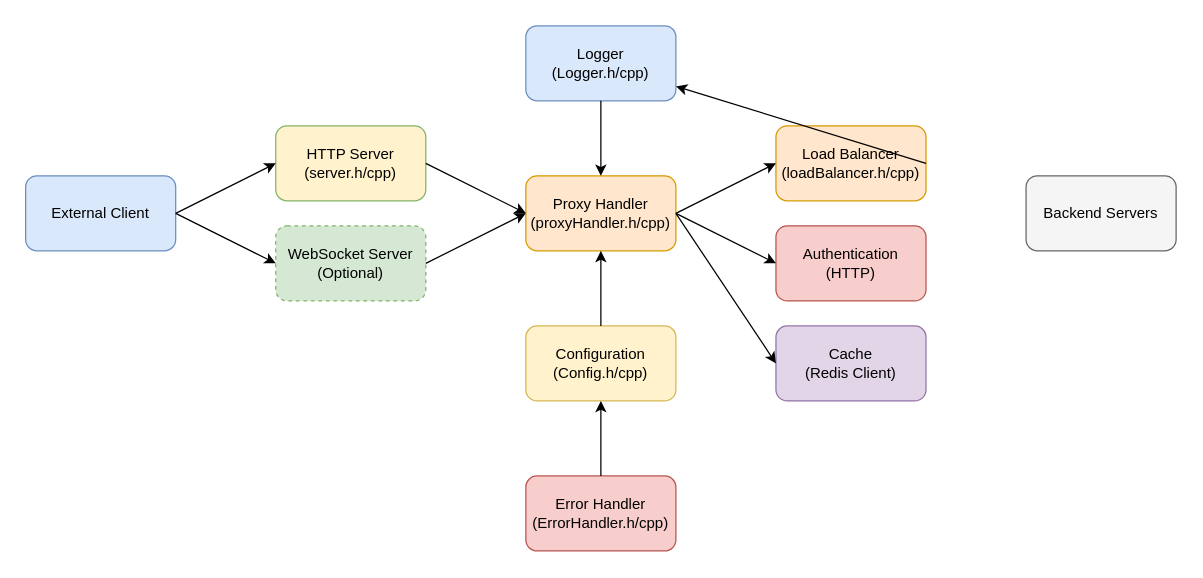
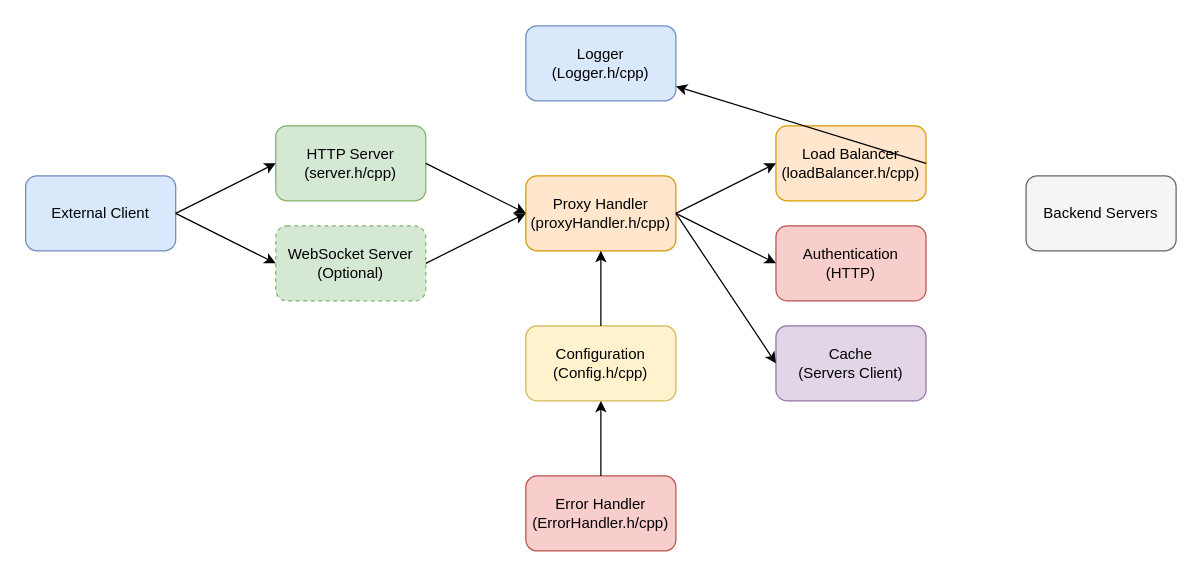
  <mxCell id="0" />
  <mxCell id="1" parent="0" />
  <mxCell id="2" value="External Client" style="rounded=1;whiteSpace=wrap;html=1;fillColor=#dae8fc;strokeColor=#6c8ebf;" vertex="1" parent="1"><mxGeometry x="20" y="140" width="120" height="60" as="geometry" /></mxCell>
- <mxCell id="3" value="HTTP Server&#10;(server.h/cpp)" style="rounded=1;whiteSpace=wrap;html=1;fillColor=#fff2cc;strokeColor=#82b366;" vertex="1" parent="1"><mxGeometry x="220" y="100" width="120" height="60" as="geometry" /></mxCell>
+ <mxCell id="3" value="HTTP Server&#10;(server.h/cpp)" style="rounded=1;whiteSpace=wrap;html=1;fillColor=#d5e8d4;strokeColor=#82b366;" vertex="1" parent="1"><mxGeometry x="220" y="100" width="120" height="60" as="geometry" /></mxCell>
  <mxCell id="4" value="WebSocket Server&#10;(Optional)" style="rounded=1;whiteSpace=wrap;html=1;fillColor=#d5e8d4;strokeColor=#82b366;dashed=1;" vertex="1" parent="1"><mxGeometry x="220" y="180" width="120" height="60" as="geometry" /></mxCell>
  <mxCell id="5" value="Proxy Handler&#10;(proxyHandler.h/cpp)" style="rounded=1;whiteSpace=wrap;html=1;fillColor=#ffe6cc;strokeColor=#d79b00;" vertex="1" parent="1"><mxGeometry x="420" y="140" width="120" height="60" as="geometry" /></mxCell>
  <mxCell id="6" value="Configuration&#10;(Config.h/cpp)" style="rounded=1;whiteSpace=wrap;html=1;fillColor=#fff2cc;strokeColor=#d6b656;" vertex="1" parent="1"><mxGeometry x="420" y="260" width="120" height="60" as="geometry" /></mxCell>
  <mxCell id="7" value="Load Balancer&#10;(loadBalancer.h/cpp)" style="rounded=1;whiteSpace=wrap;html=1;fillColor=#ffe6cc;strokeColor=#d79b00;" vertex="1" parent="1"><mxGeometry x="620" y="100" width="120" height="60" as="geometry" /></mxCell>
  <mxCell id="8" value="Authentication&#10;(HTTP)" style="rounded=1;whiteSpace=wrap;html=1;fillColor=#f8cecc;strokeColor=#b85450;" vertex="1" parent="1"><mxGeometry x="620" y="180" width="120" height="60" as="geometry" /></mxCell>
- <mxCell id="9" value="Cache&#10;(Redis Client)" style="rounded=1;whiteSpace=wrap;html=1;fillColor=#e1d5e7;strokeColor=#9673a6;" vertex="1" parent="1"><mxGeometry x="620" y="260" width="120" height="60" as="geometry" /></mxCell>
+ <mxCell id="9" value="Cache&#10;(Servers Client)" style="rounded=1;whiteSpace=wrap;html=1;fillColor=#e1d5e7;strokeColor=#9673a6;" vertex="1" parent="1"><mxGeometry x="620" y="260" width="120" height="60" as="geometry" /></mxCell>
  <mxCell id="10" value="Backend Servers" style="rounded=1;whiteSpace=wrap;html=1;fillColor=#f5f5f5;strokeColor=#666666;" vertex="1" parent="1"><mxGeometry x="820" y="140" width="120" height="60" as="geometry" /></mxCell>
  <mxCell id="11" value="Logger&#10;(Logger.h/cpp)" style="rounded=1;whiteSpace=wrap;html=1;fillColor=#dae8fc;strokeColor=#6c8ebf;" vertex="1" parent="1"><mxGeometry x="420" y="20" width="120" height="60" as="geometry" /></mxCell>
  <mxCell id="12" value="Error Handler&#10;(ErrorHandler.h/cpp)" style="rounded=1;whiteSpace=wrap;html=1;fillColor=#f8cecc;strokeColor=#b85450;" vertex="1" parent="1"><mxGeometry x="420" y="380" width="120" height="60" as="geometry" /></mxCell>
  <mxCell id="13" value="" style="endArrow=classic;html=1;exitX=1;exitY=0.5;entryX=0;entryY=0.5;" edge="1" parent="1" source="2" target="3"><mxGeometry width="50" height="50" relative="1" as="geometry" /></mxCell>
  <mxCell id="14" value="" style="endArrow=classic;html=1;exitX=1;exitY=0.5;entryX=0;entryY=0.5;" edge="1" parent="1" source="2" target="4"><mxGeometry width="50" height="50" relative="1" as="geometry" /></mxCell>
  <mxCell id="15" value="" style="endArrow=classic;html=1;exitX=1;exitY=0.5;entryX=0;entryY=0.5;" edge="1" parent="1" source="3" target="5"><mxGeometry width="50" height="50" relative="1" as="geometry" /></mxCell>
  <mxCell id="16" value="" style="endArrow=classic;html=1;exitX=1;exitY=0.5;entryX=0;entryY=0.5;" edge="1" parent="1" source="4" target="5"><mxGeometry width="50" height="50" relative="1" as="geometry" /></mxCell>
  <mxCell id="17" value="" style="endArrow=classic;html=1;exitX=1;exitY=0.5;entryX=0;entryY=0.5;" edge="1" parent="1" source="5" target="7"><mxGeometry width="50" height="50" relative="1" as="geometry" /></mxCell>
  <mxCell id="18" value="" style="endArrow=classic;html=1;exitX=1;exitY=0.5;entryX=0;entryY=0.5;" edge="1" parent="1" source="5" target="8"><mxGeometry width="50" height="50" relative="1" as="geometry" /></mxCell>
  <mxCell id="19" value="" style="endArrow=classic;html=1;exitX=1;exitY=0.5;entryX=0;entryY=0.5;" edge="1" parent="1" source="5" target="9"><mxGeometry width="50" height="50" relative="1" as="geometry" /></mxCell>
  <mxCell id="20" value="" style="endArrow=classic;html=1;exitX=1;exitY=0.5;" edge="1" parent="1" source="7" target="11"><mxGeometry width="50" height="50" relative="1" as="geometry" /></mxCell>
  <mxCell id="21" value="" style="endArrow=classic;html=1;exitX=0.5;exitY=0;entryX=0.5;entryY=1;" edge="1" parent="1" source="6" target="5"><mxGeometry width="50" height="50" relative="1" as="geometry" /></mxCell>
- <mxCell id="22" value="" style="endArrow=classic;html=1;exitX=0.5;exitY=1;entryX=0.5;entryY=0;" edge="1" parent="1" source="11" target="5"><mxGeometry width="50" height="50" relative="1" as="geometry" /></mxCell>
  <mxCell id="23" value="" style="endArrow=classic;html=1;exitX=0.5;exitY=0;entryX=0.5;entryY=1;" edge="1" parent="1" source="12" target="6"><mxGeometry width="50" height="50" relative="1" as="geometry" /></mxCell>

--------------------------------------------------

Exercise directions
Pull out every line of the entries above that contains the word "Cache".

Response
- <mxCell id="9" value="Cache&#10;(Redis Client)" style="rounded=1;whiteSpace=wrap;html=1;fillColor=#e1d5e7;strokeColor=#9673a6;" vertex="1" parent="1"><mxGeometry x="620" y="260" width="120" height="60" as="geometry" /></mxCell>
+ <mxCell id="9" value="Cache&#10;(Servers Client)" style="rounded=1;whiteSpace=wrap;html=1;fillColor=#e1d5e7;strokeColor=#9673a6;" vertex="1" parent="1"><mxGeometry x="620" y="260" width="120" height="60" as="geometry" /></mxCell>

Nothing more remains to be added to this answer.